Pakistani Jyoti Malhotra a Popular Vlogger: Inside the Web of Online Speculation
Like so many stories of our times, this one too begins with a ring, light, and a camera. It features a woman named Jyoti Malhotra. She is from the state of Haryana. She is a YouTube influencer, a travel blogger. She has 377,000 subscribers on YouTube, more than 100,000 followers on Instagram. Jyoti Malhotra has documented her journeys across the globe from bustling cities to quiet mountain towns, but one destination stands out, and that is Pakistan.
She has been there multiple times. Images of her trips have now gone viral. One of them shows her with Mariam Nawaz, the Chief Minister of Pakistan’s Punjab province. Jyoti’s last trip to Pakistan was in March this year, and now she is behind bars, arrested on suspicions of being a spy for Pakistan. Here is what the authorities are saying. Jyoti Malhotra was in touch with a Pakistani diplomat and official in their High Commission in New Delhi, someone who was expelled after the Pehlgam attack.
Investigators say Jyoti’s trips were sponsored, that she was in touch with Pakistani officials, they shared sensitive information, and that she was being developed as an asset, she was being groomed by them. Her family calls these allegations preposterous, they say that she was only blogging, that’s video blogging.
I’m sure more details will emerge as the investigation proceeds, but this case is just the tip of the iceberg. In the last few days, there have been at least 11 other arrests across three states. These are people who came from different walks of life, a businessman, a techie, a student, even a security guard, all connected by a single serious allegation, spying for Pakistan.
Another key arrest is from the state of Uttar Pradesh. It was a businessman named Shehzad. On paper, he ran cross-border trade, but investigators say. He went far beyond commerce. He is said to have been an ISI point person. He helped them recruit people. He was also believed to be selling Indian currency and SIM cards to them.
Then there’s a postgraduate student. He was spying on Indian military installations. He passed sensitive details about the Patiala Air Force Station straight to Pakistan.
One guy allegedly even developed an app. He made it to stay in touch with his Pakistani handlers. As we speak, more people are being rounded up. These arrests reveal a complex web of espionage. It’s disturbing, but neither surprising nor new. Pakistan’s ISI has long cast its net on Indian civilians. After all, that’s what the agency was built to do. The Inter-Services Intelligence ISI, was founded in 1948. Since then, it has operated like a state within a state. Over the decades, it has built a sprawling espionage network. It targets India’s military infrastructure, its political fault lines, and increasingly, its digital spaces.
The strategy is quite simple. Blend in. Do not rely on known assets. Use ordinary people. Exploit their vulnerabilities, financial or otherwise, and use them as modes in a larger machine. It worked in the 1990s with cross-border operatives in Kashmir. It worked in the 2000s with double agents.
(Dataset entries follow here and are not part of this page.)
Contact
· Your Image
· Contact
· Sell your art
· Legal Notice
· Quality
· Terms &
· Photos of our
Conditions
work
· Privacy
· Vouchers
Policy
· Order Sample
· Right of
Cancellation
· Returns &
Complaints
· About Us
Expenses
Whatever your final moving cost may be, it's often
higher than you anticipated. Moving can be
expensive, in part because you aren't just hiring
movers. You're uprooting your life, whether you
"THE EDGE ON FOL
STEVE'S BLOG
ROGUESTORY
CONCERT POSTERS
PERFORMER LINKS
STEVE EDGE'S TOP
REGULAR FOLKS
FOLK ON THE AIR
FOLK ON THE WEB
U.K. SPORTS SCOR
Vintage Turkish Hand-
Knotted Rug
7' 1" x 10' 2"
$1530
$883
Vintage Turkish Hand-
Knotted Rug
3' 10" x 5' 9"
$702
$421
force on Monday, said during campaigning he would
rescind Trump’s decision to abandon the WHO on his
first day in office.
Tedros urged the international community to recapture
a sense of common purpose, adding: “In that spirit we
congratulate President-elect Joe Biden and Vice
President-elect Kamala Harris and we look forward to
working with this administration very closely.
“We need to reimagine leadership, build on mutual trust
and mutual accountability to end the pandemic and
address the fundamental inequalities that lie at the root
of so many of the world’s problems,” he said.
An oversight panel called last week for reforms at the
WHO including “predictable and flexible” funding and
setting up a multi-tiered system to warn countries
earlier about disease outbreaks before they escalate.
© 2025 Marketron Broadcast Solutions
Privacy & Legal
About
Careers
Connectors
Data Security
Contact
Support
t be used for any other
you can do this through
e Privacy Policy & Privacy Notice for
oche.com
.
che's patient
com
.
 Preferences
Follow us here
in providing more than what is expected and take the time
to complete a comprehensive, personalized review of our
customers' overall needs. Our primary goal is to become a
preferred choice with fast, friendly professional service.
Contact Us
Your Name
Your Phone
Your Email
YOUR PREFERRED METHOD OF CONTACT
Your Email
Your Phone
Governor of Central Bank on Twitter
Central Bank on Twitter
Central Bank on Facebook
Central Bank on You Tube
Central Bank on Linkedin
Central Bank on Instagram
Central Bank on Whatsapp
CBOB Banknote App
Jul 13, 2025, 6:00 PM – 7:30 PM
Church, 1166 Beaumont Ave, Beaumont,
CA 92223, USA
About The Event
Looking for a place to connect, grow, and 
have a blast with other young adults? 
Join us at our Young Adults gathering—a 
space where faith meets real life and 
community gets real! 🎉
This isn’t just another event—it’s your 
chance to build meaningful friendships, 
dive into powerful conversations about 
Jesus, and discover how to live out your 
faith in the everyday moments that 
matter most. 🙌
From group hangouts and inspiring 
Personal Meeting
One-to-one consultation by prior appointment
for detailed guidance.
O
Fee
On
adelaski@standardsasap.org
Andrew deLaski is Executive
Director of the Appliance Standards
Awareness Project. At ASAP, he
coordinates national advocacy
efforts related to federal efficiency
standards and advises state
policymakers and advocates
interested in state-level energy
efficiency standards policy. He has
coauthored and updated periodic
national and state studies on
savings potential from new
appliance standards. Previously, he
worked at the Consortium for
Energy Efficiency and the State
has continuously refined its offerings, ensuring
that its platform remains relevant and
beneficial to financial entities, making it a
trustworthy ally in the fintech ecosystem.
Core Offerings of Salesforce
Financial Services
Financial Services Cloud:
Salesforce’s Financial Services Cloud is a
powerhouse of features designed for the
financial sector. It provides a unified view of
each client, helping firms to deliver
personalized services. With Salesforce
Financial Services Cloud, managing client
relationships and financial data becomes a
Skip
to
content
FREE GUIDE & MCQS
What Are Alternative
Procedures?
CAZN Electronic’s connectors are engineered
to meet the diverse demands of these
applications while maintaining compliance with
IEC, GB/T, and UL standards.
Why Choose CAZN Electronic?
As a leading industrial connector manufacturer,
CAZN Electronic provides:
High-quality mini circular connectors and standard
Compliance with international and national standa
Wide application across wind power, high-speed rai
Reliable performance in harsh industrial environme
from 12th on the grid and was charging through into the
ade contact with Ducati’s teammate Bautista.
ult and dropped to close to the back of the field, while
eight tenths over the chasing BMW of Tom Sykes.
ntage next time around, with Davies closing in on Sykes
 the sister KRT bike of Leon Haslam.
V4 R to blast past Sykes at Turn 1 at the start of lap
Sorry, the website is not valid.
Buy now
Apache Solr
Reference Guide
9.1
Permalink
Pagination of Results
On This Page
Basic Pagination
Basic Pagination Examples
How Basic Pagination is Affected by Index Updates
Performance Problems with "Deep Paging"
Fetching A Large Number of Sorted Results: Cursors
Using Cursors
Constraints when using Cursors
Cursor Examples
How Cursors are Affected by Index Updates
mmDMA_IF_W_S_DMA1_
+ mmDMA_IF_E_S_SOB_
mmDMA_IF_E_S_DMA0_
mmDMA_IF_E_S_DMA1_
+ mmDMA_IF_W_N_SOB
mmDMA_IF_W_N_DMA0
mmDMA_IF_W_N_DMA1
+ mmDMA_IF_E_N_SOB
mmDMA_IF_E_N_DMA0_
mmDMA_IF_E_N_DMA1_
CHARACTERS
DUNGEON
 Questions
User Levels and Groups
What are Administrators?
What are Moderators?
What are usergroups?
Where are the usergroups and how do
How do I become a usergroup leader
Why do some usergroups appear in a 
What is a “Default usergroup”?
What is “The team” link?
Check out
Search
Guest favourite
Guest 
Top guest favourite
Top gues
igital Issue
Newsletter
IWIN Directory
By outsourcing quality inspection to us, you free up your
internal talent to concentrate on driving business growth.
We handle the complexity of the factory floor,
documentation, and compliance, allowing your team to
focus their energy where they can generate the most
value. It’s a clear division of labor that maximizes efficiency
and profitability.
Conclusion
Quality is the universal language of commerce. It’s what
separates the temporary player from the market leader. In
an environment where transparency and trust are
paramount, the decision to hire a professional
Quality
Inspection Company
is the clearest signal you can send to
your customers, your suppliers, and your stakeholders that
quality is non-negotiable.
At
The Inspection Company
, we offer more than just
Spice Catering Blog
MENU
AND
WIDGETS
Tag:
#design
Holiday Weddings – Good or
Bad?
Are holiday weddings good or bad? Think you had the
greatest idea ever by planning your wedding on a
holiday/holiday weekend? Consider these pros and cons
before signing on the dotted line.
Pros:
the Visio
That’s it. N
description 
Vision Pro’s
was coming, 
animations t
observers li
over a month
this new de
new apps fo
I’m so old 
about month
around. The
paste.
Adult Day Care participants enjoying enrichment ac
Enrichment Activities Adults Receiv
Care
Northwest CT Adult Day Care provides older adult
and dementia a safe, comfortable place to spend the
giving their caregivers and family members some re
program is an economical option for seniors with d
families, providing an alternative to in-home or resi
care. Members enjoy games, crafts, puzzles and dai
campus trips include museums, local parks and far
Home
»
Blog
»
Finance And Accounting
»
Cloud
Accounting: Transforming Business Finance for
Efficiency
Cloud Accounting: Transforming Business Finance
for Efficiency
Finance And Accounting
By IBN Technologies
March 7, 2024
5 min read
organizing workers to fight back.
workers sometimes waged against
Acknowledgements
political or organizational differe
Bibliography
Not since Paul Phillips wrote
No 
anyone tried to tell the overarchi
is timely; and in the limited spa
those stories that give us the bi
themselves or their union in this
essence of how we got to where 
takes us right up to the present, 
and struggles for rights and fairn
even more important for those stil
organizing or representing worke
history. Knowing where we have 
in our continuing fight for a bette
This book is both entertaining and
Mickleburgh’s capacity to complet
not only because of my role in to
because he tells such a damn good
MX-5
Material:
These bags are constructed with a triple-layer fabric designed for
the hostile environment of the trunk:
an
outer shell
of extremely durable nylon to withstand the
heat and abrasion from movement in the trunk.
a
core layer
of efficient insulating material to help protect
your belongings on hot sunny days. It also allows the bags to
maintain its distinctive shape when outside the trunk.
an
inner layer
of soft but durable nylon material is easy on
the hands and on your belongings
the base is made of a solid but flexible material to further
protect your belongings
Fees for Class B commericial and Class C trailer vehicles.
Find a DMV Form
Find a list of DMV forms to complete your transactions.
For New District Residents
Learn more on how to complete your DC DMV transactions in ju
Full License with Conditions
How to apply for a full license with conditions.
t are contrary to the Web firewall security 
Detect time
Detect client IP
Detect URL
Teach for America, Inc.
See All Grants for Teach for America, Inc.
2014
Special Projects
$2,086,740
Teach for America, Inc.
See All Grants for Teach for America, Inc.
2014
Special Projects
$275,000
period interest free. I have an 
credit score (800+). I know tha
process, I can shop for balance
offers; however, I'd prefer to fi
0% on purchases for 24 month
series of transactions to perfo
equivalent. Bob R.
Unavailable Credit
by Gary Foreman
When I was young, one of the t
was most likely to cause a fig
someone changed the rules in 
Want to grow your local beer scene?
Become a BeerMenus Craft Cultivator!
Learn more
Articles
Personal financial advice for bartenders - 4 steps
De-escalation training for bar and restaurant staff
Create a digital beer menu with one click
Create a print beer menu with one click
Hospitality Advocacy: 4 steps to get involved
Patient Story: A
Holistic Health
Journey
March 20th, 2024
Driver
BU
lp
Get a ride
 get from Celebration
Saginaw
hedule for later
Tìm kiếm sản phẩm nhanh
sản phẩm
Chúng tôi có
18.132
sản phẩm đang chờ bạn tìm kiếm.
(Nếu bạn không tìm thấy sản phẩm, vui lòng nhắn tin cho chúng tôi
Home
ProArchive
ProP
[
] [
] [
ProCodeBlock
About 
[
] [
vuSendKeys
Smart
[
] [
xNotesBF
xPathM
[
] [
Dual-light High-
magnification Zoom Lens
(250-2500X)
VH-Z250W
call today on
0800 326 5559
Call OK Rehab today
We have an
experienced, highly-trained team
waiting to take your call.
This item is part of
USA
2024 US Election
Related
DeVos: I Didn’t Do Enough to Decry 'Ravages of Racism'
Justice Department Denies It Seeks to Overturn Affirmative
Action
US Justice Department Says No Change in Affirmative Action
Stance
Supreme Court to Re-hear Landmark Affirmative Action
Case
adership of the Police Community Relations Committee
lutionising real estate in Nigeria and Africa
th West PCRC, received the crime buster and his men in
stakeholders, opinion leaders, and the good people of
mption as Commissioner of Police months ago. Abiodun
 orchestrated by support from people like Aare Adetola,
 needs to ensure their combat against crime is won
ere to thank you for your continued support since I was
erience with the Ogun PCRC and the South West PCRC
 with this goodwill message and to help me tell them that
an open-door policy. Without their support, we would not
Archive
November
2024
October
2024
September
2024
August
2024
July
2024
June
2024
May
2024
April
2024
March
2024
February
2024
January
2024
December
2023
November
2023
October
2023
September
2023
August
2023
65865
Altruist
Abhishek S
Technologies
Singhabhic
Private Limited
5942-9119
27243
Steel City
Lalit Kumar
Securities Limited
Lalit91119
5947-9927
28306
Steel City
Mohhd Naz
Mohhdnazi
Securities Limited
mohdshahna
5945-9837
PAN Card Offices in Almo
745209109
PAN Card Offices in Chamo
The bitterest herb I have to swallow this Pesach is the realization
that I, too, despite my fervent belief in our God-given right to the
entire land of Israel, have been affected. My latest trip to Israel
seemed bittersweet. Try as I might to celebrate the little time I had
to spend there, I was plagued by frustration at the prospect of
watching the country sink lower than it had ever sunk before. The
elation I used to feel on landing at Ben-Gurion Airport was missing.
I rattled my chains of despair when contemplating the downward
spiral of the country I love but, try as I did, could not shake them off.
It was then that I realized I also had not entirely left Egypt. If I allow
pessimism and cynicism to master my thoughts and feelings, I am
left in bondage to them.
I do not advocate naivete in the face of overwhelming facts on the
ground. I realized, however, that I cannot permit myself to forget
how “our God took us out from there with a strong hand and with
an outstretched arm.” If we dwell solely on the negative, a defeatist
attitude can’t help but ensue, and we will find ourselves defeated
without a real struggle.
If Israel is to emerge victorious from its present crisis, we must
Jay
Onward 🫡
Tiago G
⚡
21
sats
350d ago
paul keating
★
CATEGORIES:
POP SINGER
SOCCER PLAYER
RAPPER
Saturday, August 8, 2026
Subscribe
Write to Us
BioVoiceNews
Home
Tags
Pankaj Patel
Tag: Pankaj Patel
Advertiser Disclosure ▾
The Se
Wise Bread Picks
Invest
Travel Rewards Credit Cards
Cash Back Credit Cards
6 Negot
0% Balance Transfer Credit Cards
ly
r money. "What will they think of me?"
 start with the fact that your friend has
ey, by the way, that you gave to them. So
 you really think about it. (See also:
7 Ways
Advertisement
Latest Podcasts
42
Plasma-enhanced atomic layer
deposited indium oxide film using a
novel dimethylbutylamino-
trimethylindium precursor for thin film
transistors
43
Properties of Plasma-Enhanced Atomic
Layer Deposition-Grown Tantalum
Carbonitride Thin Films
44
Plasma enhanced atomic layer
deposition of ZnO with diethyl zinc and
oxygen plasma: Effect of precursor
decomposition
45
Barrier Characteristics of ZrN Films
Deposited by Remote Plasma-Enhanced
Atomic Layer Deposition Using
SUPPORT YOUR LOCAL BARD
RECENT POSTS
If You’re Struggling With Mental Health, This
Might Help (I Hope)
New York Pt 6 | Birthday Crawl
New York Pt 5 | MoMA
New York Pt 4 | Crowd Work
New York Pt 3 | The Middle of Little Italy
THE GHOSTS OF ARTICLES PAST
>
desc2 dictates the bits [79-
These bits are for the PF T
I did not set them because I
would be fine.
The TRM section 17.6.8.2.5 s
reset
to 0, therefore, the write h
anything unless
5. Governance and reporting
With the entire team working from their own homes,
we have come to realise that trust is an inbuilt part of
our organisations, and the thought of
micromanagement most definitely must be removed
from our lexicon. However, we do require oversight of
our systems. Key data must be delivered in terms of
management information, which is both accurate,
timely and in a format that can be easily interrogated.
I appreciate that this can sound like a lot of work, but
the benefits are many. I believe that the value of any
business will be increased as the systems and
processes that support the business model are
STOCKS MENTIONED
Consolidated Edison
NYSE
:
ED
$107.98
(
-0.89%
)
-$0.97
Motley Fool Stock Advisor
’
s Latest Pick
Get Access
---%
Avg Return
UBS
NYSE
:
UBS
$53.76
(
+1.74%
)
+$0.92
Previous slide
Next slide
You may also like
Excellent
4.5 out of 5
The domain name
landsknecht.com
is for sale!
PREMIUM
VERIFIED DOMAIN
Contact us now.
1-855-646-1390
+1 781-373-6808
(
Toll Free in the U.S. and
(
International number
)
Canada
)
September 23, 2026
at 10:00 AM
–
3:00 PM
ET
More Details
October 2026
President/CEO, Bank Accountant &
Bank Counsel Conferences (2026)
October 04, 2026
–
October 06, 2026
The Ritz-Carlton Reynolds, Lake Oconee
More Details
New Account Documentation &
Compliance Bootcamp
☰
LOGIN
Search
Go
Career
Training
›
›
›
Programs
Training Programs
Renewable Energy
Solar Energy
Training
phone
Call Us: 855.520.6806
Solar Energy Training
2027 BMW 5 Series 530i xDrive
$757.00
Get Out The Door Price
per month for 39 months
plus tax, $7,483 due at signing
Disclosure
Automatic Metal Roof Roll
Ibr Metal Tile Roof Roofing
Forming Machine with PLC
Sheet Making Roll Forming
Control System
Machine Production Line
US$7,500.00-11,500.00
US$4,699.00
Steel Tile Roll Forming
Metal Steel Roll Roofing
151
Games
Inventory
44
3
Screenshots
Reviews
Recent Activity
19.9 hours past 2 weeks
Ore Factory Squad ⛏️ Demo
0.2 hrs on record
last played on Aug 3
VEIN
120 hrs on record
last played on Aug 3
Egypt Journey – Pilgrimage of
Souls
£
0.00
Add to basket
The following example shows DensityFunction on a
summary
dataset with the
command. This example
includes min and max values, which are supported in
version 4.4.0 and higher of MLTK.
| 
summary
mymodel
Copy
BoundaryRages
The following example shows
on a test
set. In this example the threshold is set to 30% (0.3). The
In fact, in 2010, there was a case of Madhuri Gupta, an Indian Foreign Service officer. She was convicted of spying for Pakistan. And now the ISI seems to be turning to ordinary people.
Between 2013 and 2016, India arrested 46 Pakistani spies, 46 spies in three years. They were arrested from across the country. And now a new round of arrests has begun. What does it tell you?
Even when the battlefield looks silent, the battle is on. When it’s not their terrorists, it’s their soldiers. When it’s not their soldiers, it’s their spies. Some do it unwittingly. Others know exactly what their mission is and for whom. Either way, it’s a low visibility, high impact game. Use the unlikely, stay off the radar, keep it plausible, and do not leave a trace. That is how it works. And that’s also why it’s so hard to stop. Because the best spies do not look like spies. They look like you and me. And that is the real challenge.